──────── Extracted text ────────
I had just become conversant in Dutch in the first half of first grade in Leuven, Belgium, after moving there from Shenyang, China, when I was five. My family received job offers and visa sponsorships from a non-profit in Rancho Cucamonga, California, that did cryogenic research, in the hopes of preserving human bodies in the future. Rancho Cucamonga, forty miles east of Los Angeles, was supposed to be our last stop. It is a city filled with intentions of bigger houses, higher paychecks, and new opportunities.
“Just remember one word when you go to school tomorrow: toilet. Say that if you need to use the restroom,” my mom said.
“ Toilet ,” I repeated.
“America is a very diverse place compared to Belgium. I made sure to ask your school to place you in a class with a Chinese girl so you’ll have a friend tomorrow.”
But Jane Wang did not speak Chinese and did not want to be my friend. She was just the only other girl who looked remotely Asian in my grade in the entire school, and she was not pleased when our teacher, Mrs. Kissinger, sat me at her table and told her to translate the class to me in Chinese.
And on the second day of school, as Mrs. Kissinger pointed at my jacket and shook her head until I took it off, I understood that I wasn’t allowed to ever wear that jacket again. The jacket was from China, neon yellow, and had a huge white rabbit embroidered on the back, above the text, “PLAYBOY.” I told my parents that the teacher said I needed a new jacket because Americans didn’t wear yellow.
After school, most other kids went home with an older sibling or a parent who stayed at home, but I went to the YMCA where I waited until my parents got off work to pick me up. The YMCA closed at 5 p.m., but I would often be the last one there. Mr. Garcia, the supervisor, had to stay late to wait until my parents came to get me, so he didn’t like me very much.
One time I really needed to pee, but I was so shy I was afraid to talk to everyone, let alone Mr. Garcia. I finally approached him and mumbled, “Toilet.”
“What’s that?” he asked.
“Toilet.”
“Can you speak louder?”
“Toilet,” I said, a little louder but looked away, feeling my shyness overcome me.
“You have to say it properly,” he instructed. “Say, may I please use the restroom .”
It took all of my six-year-old guts to even say the word toilet. I was not going to repeat an entire sentence of syllables I could not understand. I teared up, and, as the tears leaked out, so did my urine. That was how I peed my pants in public for the first time. It was far from the last time, because I did not dare ask to “please use the restroom” until the third grade.
──────── Recorded information ────────
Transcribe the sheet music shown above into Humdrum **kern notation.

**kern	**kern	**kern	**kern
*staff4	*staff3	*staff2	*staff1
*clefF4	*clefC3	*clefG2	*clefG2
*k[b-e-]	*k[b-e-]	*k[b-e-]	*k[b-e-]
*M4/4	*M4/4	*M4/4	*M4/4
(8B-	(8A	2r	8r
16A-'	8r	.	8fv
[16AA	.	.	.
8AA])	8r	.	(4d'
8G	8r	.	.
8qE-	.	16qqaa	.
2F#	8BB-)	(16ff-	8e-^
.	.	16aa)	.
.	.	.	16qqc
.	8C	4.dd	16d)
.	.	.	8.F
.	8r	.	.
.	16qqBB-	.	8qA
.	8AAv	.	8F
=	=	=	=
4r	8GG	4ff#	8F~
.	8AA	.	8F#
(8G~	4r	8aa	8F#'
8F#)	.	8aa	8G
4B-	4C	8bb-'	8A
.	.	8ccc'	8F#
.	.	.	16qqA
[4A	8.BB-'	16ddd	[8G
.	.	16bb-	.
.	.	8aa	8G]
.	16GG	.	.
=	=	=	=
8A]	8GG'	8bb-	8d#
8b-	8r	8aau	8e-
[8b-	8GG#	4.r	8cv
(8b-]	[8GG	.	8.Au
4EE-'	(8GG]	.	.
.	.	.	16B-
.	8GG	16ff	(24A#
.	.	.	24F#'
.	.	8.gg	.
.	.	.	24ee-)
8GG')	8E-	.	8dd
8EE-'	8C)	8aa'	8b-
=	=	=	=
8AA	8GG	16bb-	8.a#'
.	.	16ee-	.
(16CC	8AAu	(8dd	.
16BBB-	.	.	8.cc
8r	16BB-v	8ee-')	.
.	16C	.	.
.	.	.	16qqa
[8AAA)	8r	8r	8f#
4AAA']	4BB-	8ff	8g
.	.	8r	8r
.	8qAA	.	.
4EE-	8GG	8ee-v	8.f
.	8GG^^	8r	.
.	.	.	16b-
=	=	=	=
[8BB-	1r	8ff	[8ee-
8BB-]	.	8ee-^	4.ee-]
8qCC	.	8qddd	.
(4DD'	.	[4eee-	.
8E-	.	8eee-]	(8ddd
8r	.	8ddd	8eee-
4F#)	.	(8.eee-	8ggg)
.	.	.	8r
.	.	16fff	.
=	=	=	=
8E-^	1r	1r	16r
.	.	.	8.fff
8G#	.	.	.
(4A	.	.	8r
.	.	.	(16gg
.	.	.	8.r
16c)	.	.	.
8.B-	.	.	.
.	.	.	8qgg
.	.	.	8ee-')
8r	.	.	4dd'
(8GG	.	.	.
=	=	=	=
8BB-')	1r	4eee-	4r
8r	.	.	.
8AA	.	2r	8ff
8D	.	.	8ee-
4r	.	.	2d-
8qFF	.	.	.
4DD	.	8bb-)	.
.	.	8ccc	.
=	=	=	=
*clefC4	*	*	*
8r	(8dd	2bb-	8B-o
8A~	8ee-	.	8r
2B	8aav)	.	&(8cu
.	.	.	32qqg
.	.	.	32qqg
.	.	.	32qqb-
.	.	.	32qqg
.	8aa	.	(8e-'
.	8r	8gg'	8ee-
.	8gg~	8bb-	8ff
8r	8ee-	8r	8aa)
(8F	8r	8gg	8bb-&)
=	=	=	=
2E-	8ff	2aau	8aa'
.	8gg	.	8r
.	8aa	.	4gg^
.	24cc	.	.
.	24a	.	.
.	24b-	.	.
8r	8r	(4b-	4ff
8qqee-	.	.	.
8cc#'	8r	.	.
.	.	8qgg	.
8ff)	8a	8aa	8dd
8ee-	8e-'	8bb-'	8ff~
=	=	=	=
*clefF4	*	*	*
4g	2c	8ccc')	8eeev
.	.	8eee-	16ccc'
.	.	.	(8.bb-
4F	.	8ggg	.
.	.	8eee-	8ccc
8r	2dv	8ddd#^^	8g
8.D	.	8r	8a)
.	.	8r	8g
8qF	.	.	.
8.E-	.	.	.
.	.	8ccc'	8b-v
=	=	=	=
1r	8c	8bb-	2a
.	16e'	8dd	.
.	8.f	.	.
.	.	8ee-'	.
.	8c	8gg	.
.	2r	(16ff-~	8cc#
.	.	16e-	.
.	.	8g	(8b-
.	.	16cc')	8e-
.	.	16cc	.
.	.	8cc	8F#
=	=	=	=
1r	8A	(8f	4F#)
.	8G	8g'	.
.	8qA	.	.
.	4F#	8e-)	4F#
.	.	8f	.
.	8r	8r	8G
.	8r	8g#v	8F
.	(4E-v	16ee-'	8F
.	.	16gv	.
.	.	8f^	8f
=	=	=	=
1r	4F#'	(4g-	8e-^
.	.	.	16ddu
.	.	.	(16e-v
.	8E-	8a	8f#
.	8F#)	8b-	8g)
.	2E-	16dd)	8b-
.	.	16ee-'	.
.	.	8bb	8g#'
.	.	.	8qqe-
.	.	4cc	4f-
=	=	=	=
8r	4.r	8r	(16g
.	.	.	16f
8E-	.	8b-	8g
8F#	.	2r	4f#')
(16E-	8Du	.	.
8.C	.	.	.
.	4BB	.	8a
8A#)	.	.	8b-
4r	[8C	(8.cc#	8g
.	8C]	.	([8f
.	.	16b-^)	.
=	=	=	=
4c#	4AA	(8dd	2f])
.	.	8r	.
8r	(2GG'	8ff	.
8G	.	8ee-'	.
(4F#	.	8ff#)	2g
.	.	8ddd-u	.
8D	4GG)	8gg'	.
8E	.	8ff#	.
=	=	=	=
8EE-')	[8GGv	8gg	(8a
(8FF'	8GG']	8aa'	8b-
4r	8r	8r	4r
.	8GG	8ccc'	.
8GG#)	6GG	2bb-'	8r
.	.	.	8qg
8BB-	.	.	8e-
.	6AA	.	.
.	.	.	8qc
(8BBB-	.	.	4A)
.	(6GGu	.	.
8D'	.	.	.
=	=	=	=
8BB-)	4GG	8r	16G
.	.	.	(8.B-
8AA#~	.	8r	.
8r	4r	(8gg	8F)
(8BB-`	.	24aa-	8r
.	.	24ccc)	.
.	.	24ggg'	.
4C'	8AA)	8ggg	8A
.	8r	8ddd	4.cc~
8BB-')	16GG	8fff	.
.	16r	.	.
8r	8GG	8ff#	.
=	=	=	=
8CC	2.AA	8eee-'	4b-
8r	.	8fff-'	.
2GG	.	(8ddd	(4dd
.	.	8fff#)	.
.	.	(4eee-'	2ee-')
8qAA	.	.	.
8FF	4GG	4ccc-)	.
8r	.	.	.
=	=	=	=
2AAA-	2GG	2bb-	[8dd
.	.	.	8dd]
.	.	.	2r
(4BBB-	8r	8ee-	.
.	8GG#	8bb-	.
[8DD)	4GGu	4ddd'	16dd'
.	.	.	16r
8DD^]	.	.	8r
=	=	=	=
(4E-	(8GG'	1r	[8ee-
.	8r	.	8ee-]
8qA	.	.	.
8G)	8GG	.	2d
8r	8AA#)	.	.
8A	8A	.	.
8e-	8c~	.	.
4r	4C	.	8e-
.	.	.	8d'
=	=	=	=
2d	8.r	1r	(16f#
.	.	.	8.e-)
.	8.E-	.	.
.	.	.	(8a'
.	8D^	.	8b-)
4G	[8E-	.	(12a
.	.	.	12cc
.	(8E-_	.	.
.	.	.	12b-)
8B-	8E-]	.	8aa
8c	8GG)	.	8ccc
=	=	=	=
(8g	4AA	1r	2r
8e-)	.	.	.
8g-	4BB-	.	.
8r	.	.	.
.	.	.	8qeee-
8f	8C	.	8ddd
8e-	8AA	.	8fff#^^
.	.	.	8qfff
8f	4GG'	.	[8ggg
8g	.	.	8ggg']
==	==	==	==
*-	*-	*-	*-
────────
◆ **What this task involves**
In the school memoir above, what time did the YMCA close?

◆ **Result of this exercise**
5 p.m.